- Document passage -

== Segment start ==

Independence, Ethics & Complaints

6.1 Editorial Independence

Our firm maintains strict editorial independence between its research function and all commercial, sales, and advisory activities. Specifically:

  • Analysts responsible for producing market intelligence and assessments do not participate in revenue-generating activities that could create a financial interest in the outcome of their analysis.
  • Research outputs are determined solely on the basis of verifiable evidence and the methodology described in this document. No client, investor, or external party may direct, alter, or influence the analytical conclusions presented.
  • The firm does not accept payments, gifts, or incentives from market participants in exchange for favourable coverage, preferential analysis, or altered market conclusions.

The credibility and value of our intelligence are grounded in objectivity. Any practice that compromises analytical independence would undermine the integrity of the research itself.

6.2 Data Security & Confidentiality

Contributor identities and sensitive data are treated with strict confidentiality. We do not disclose, directly or indirectly, which specific organisations or individuals contributed information to a particular study or dataset. Published outputs present aggregated intelligence without identifying individual sources.

== Segment end ==

- Data shown -
== Segment start ==

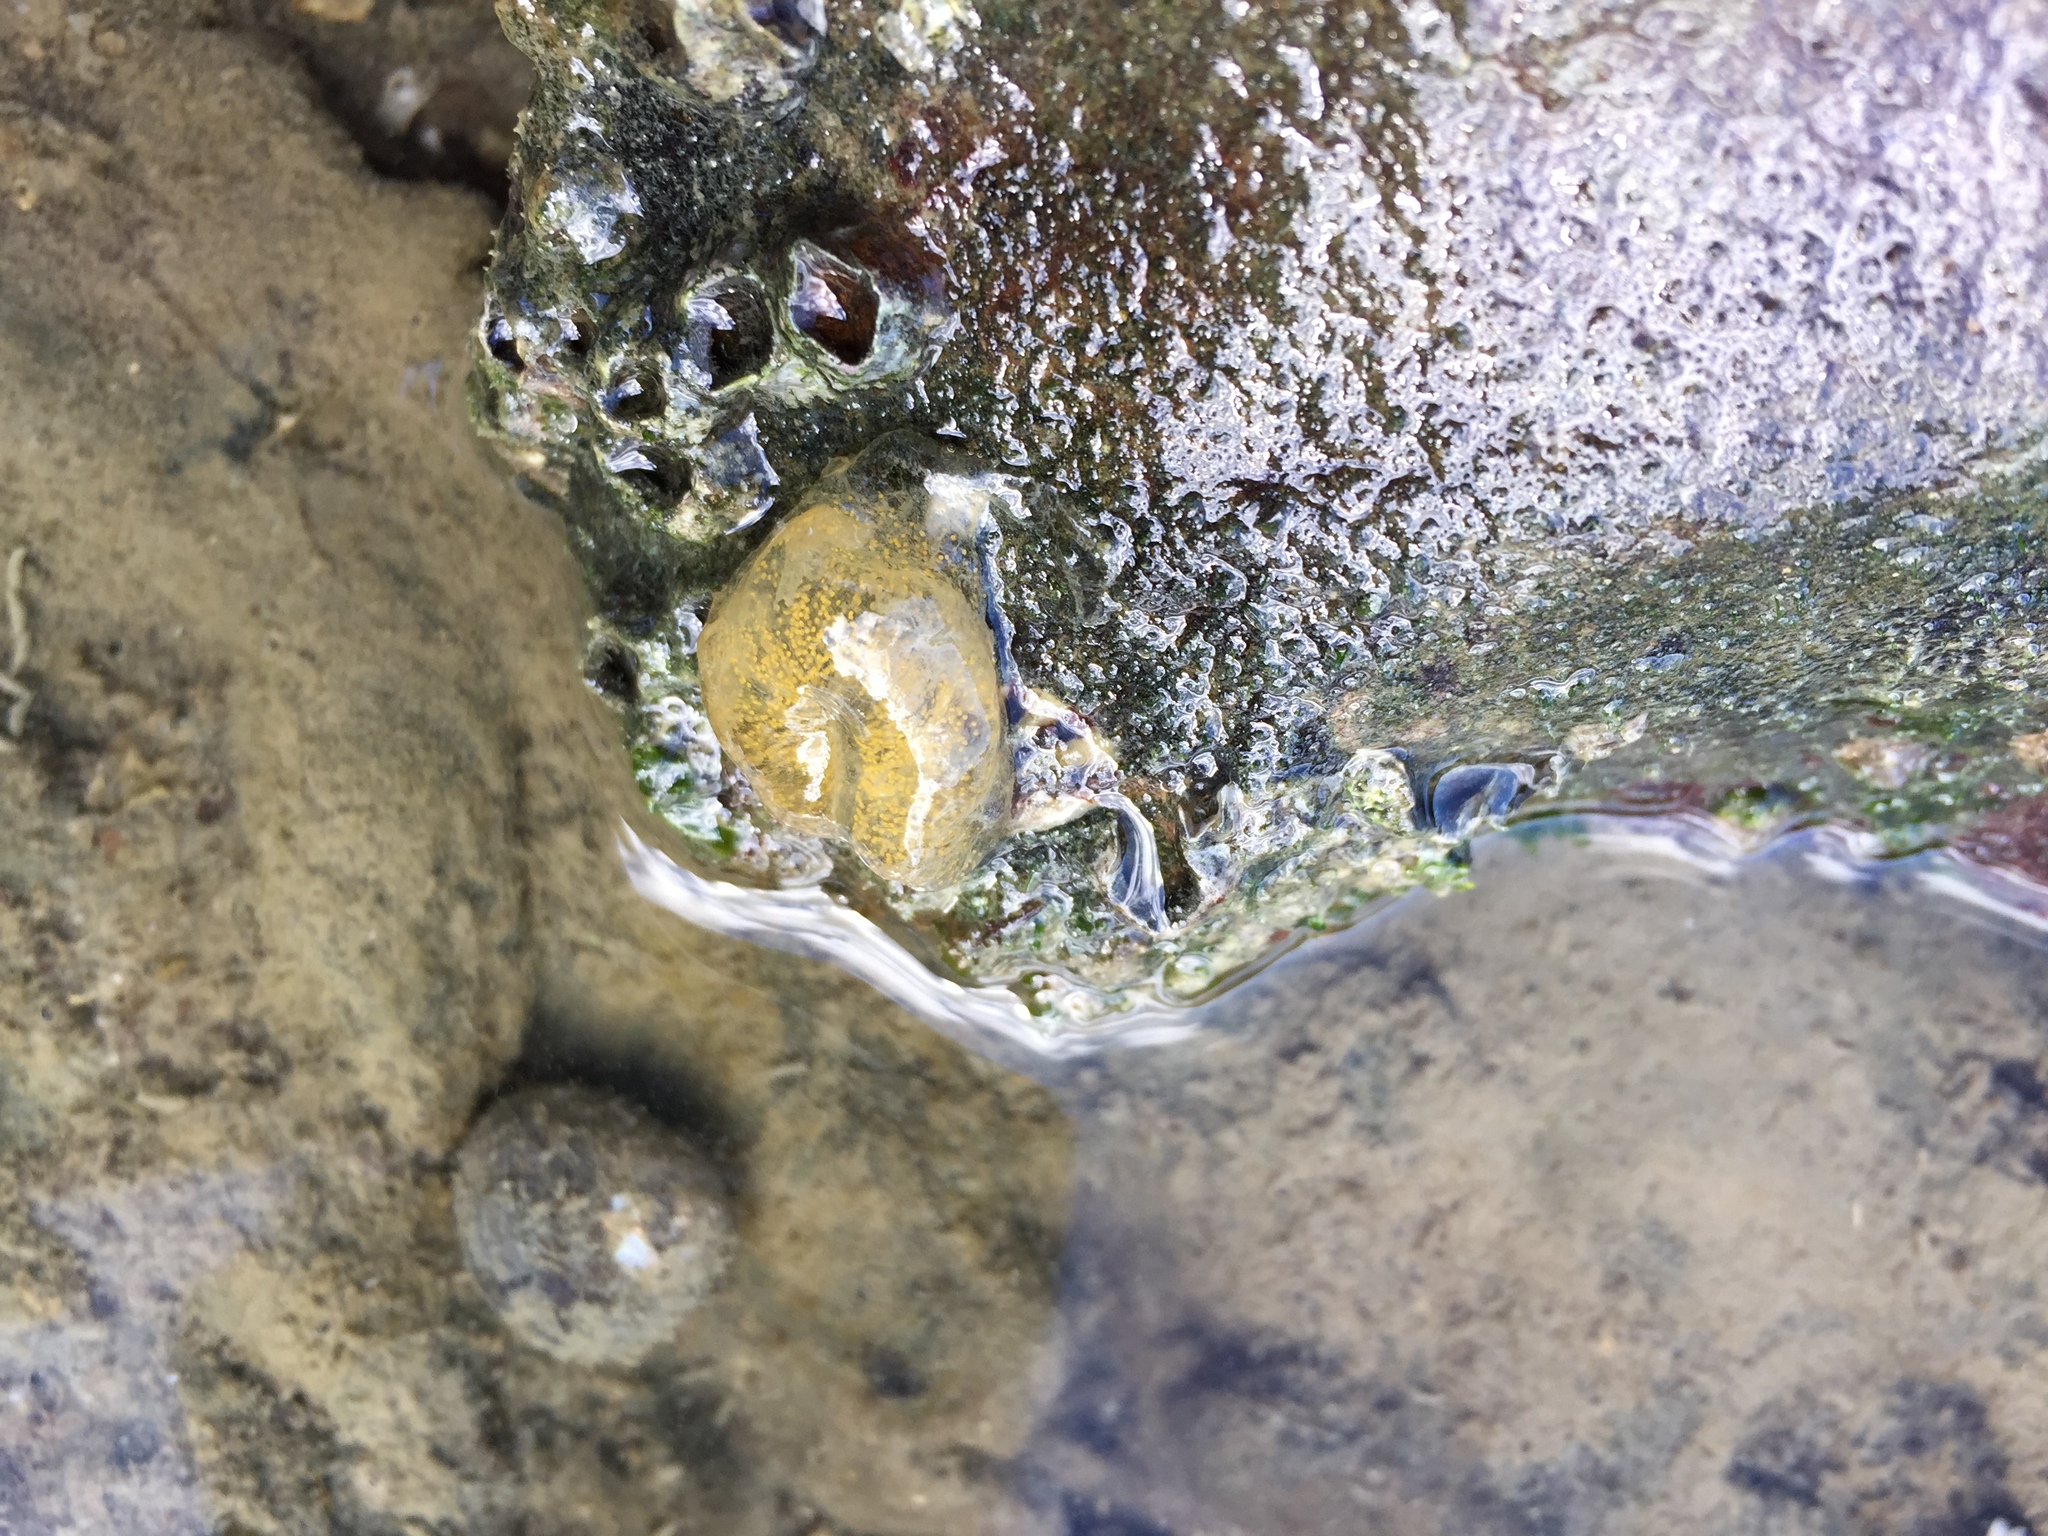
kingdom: Animalia
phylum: Mollusca
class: Gastropoda
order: Cephalaspidea
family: Haminoeidae
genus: Papawera
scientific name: Papawera zelandiae
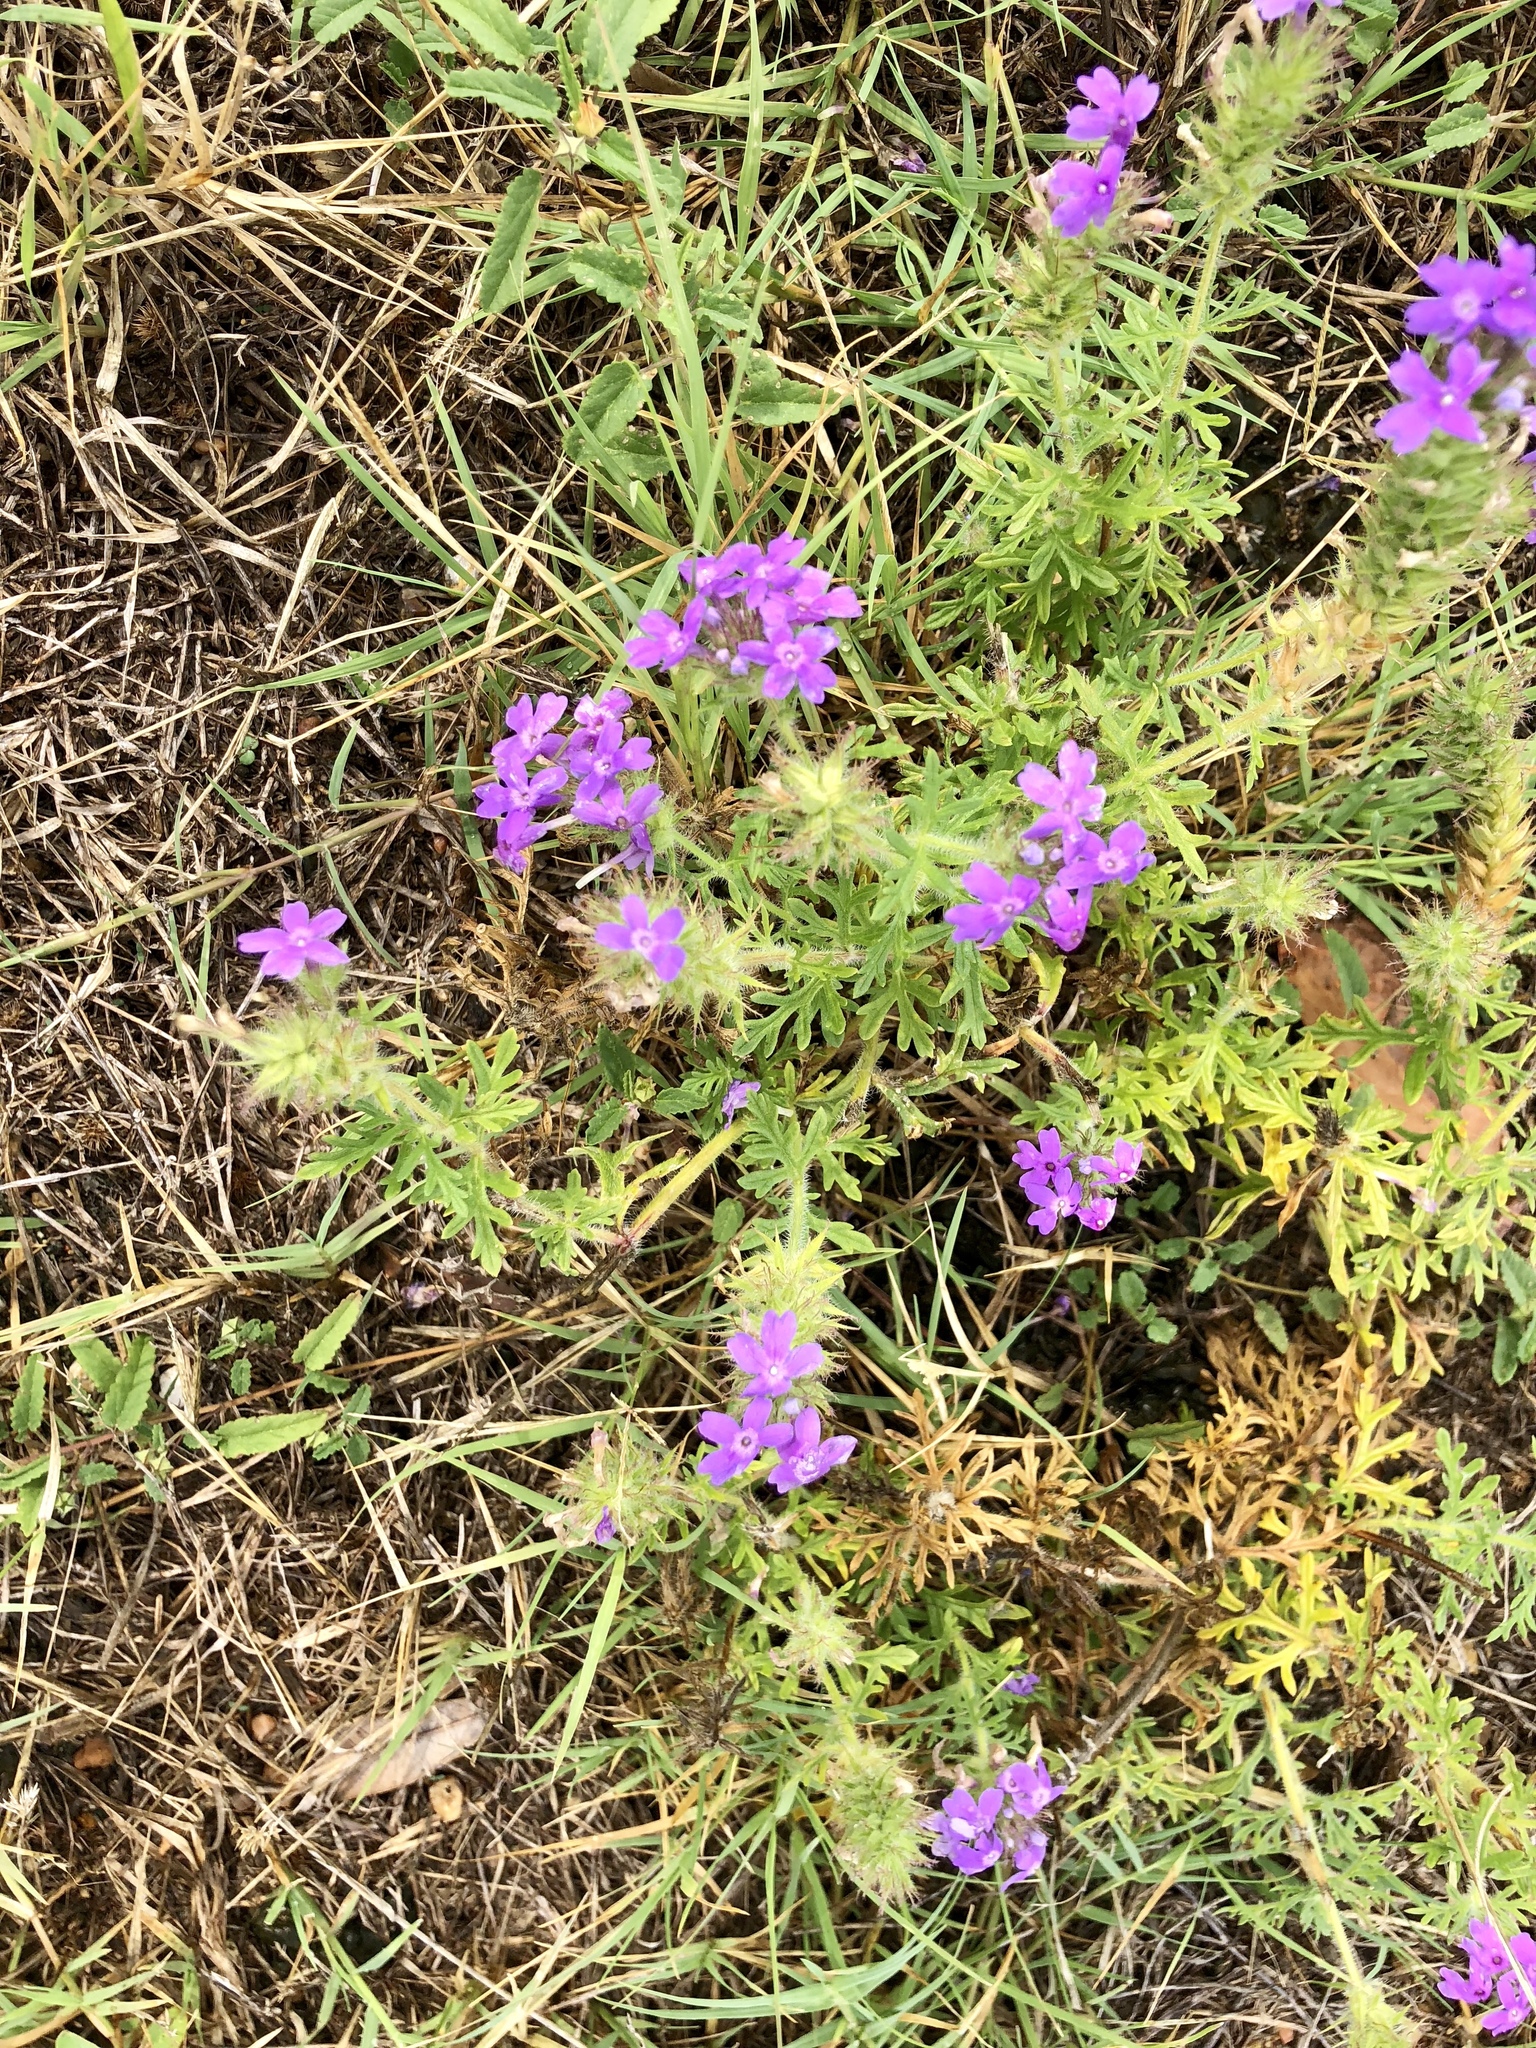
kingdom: Plantae
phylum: Tracheophyta
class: Magnoliopsida
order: Lamiales
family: Verbenaceae
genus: Verbena
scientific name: Verbena bipinnatifida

== Segment end ==

- Activity list -
[1] According to the policy text, what does the firm refuse to accept from market participants?
[2] Retype everything in the policy text from "Our firm maintains" down to "altered market conclusions.".
Draw only on the policy text for these tasks.

- Solutions per task -
[1] Payments, gifts, or incentives in exchange for favourable coverage, preferential analysis, or altered market conclusions.

[2]
Our firm maintains strict editorial independence between its research function and all commercial, sales, and advisory activities. Specifically:

  • Analysts responsible for producing market intelligence and assessments do not participate in revenue-generating activities that could create a financial interest in the outcome of their analysis.
  • Research outputs are determined solely on the basis of verifiable evidence and the methodology described in this document. No client, investor, or external party may direct, alter, or influence the analytical conclusions presented.
  • The firm does not accept payments, gifts, or incentives from market participants in exchange for favourable coverage, preferential analysis, or altered market conclusions.